- Exercise materials:
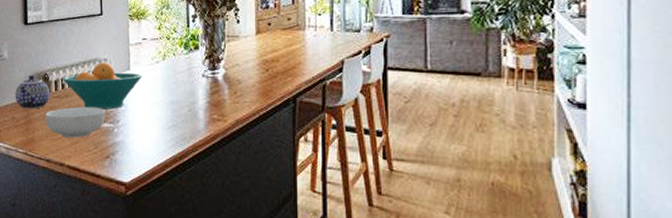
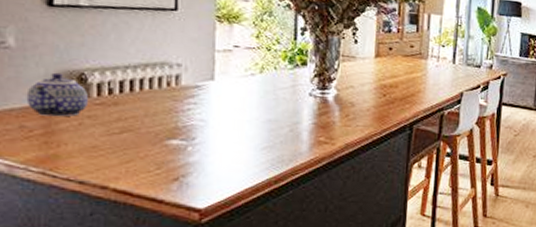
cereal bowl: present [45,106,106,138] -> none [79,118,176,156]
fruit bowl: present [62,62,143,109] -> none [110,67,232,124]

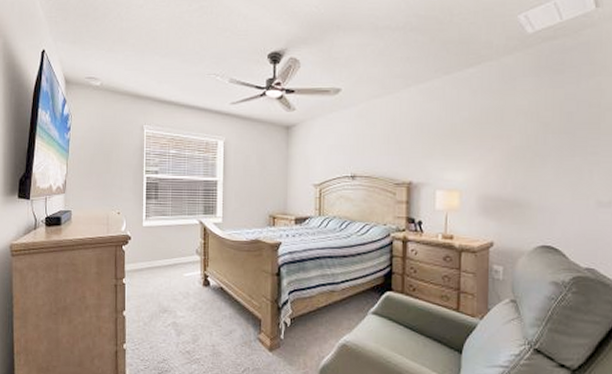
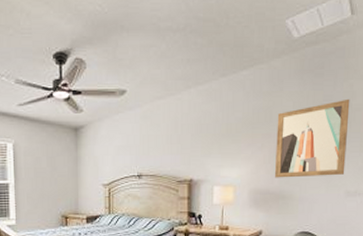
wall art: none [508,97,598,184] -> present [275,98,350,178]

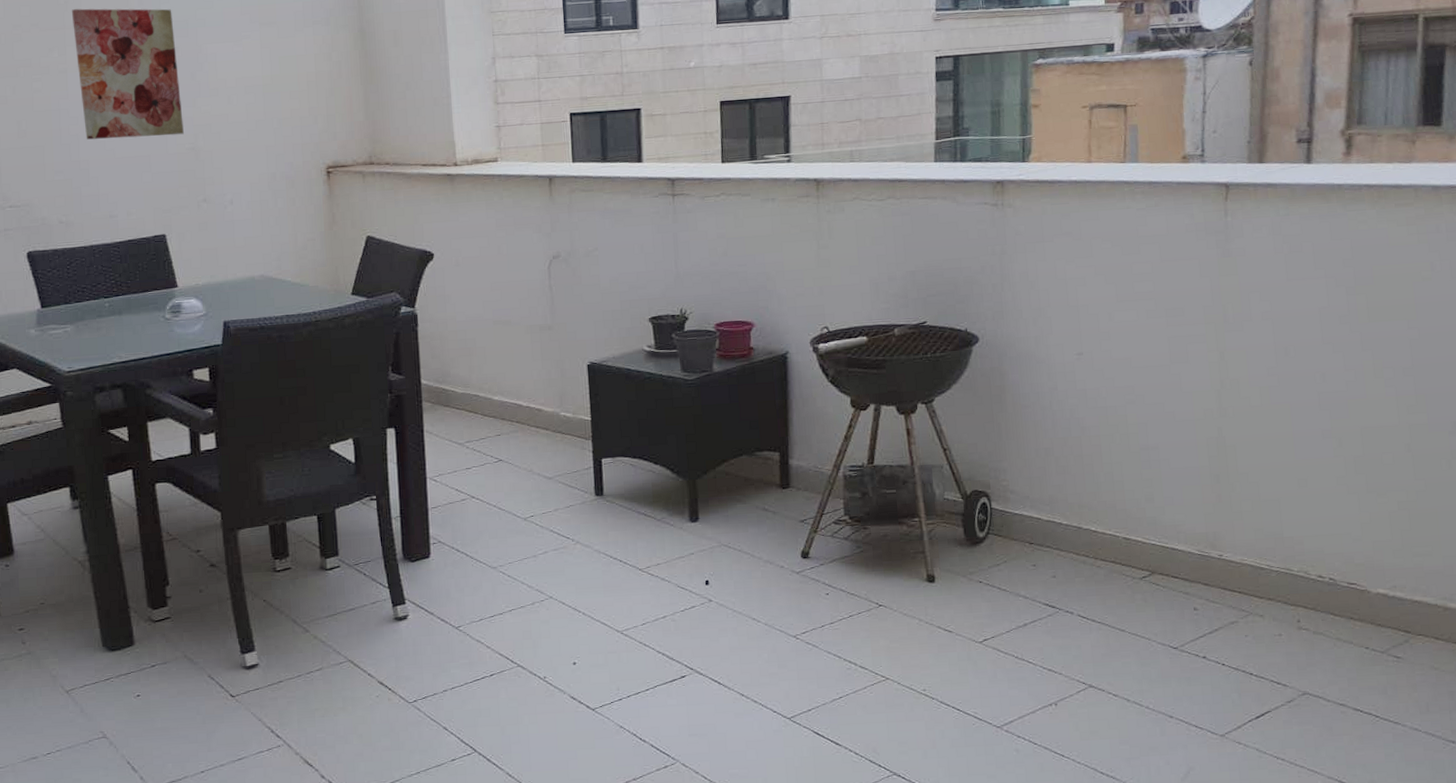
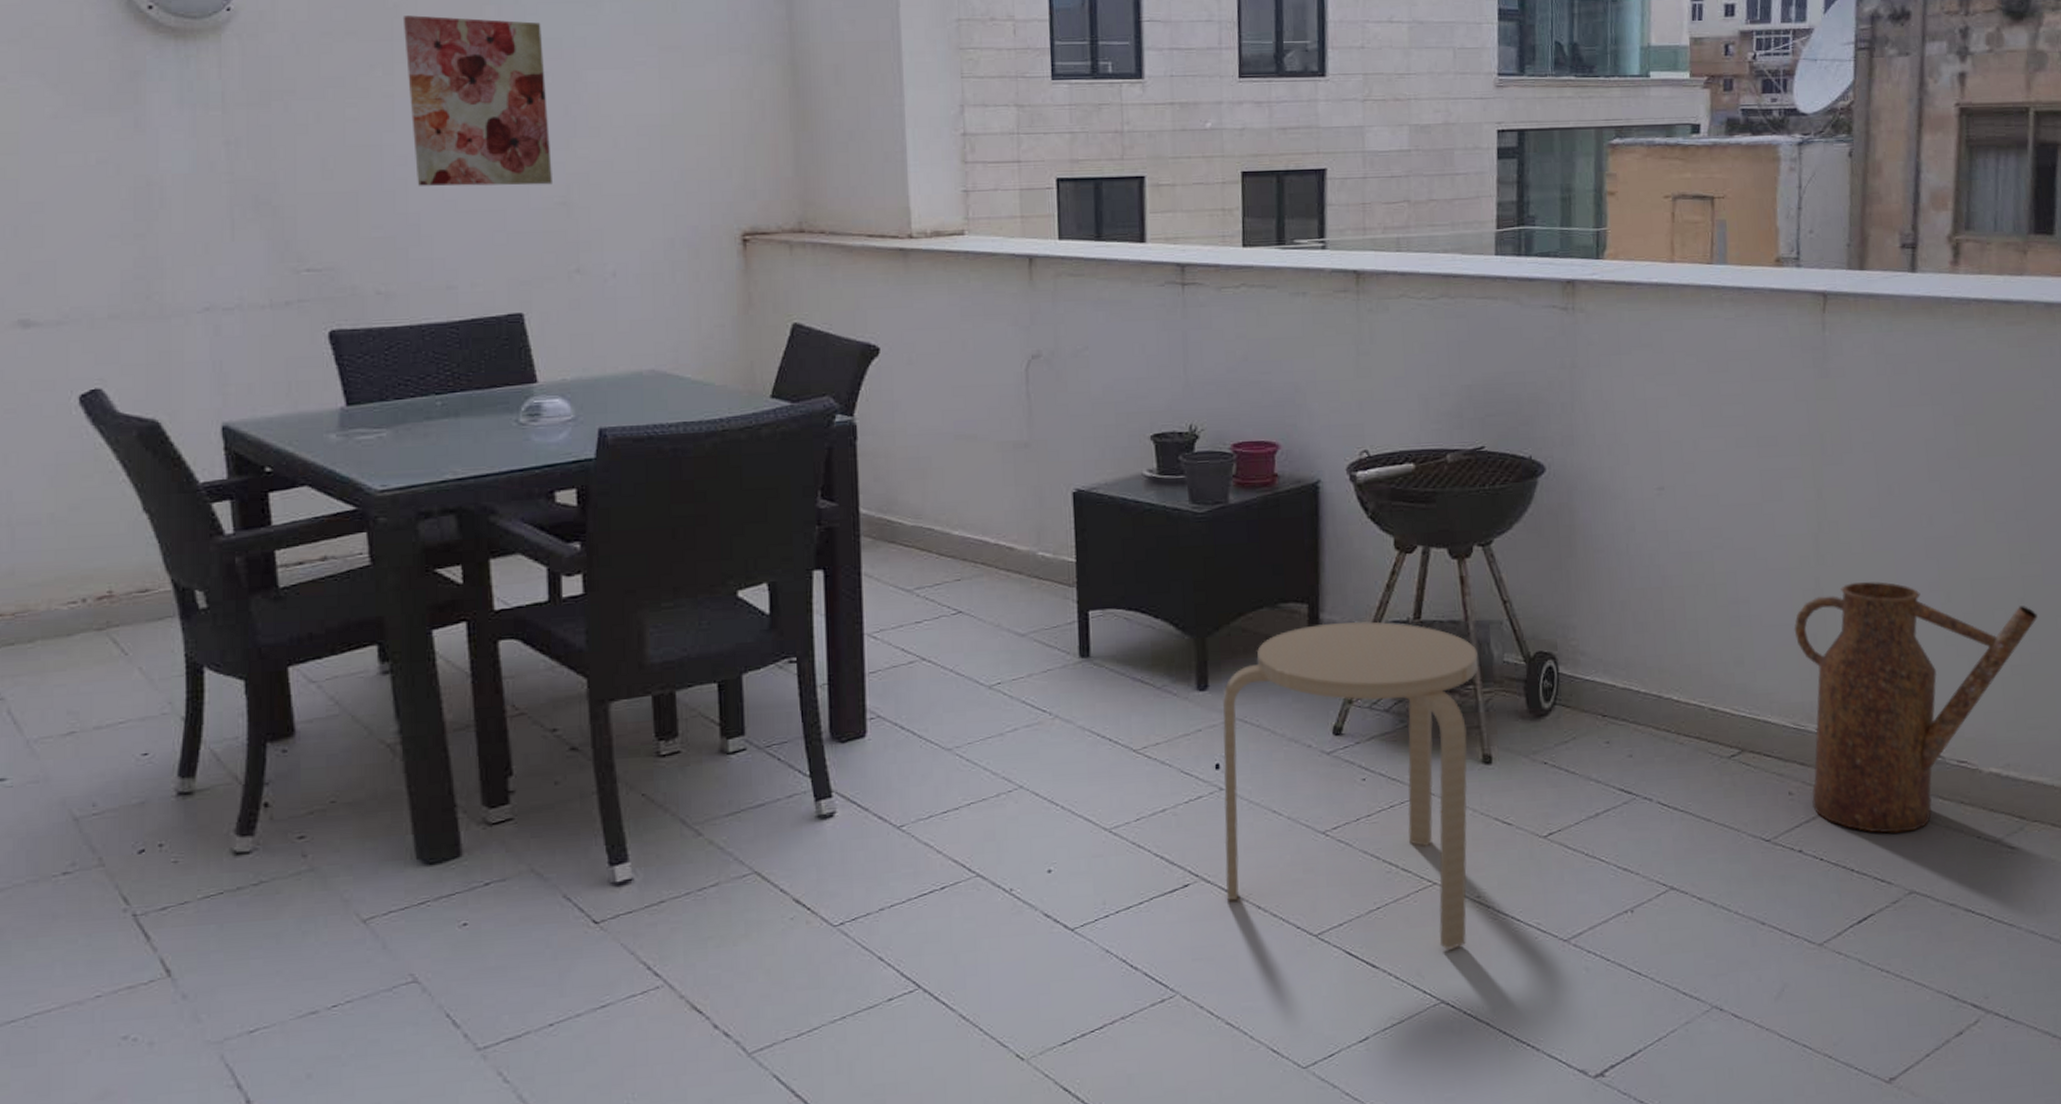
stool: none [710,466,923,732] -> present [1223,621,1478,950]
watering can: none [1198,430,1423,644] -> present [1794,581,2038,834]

- Assignment: What is needed is an exact copy of each line from the top of the data above through the line containing "stool: none [710,466,923,732]", with no pictures.

- Written reply:
cereal bowl: present [45,106,106,138] -> none [79,118,176,156]
fruit bowl: present [62,62,143,109] -> none [110,67,232,124]

wall art: none [508,97,598,184] -> present [275,98,350,178]

stool: none [710,466,923,732] -> present [1223,621,1478,950]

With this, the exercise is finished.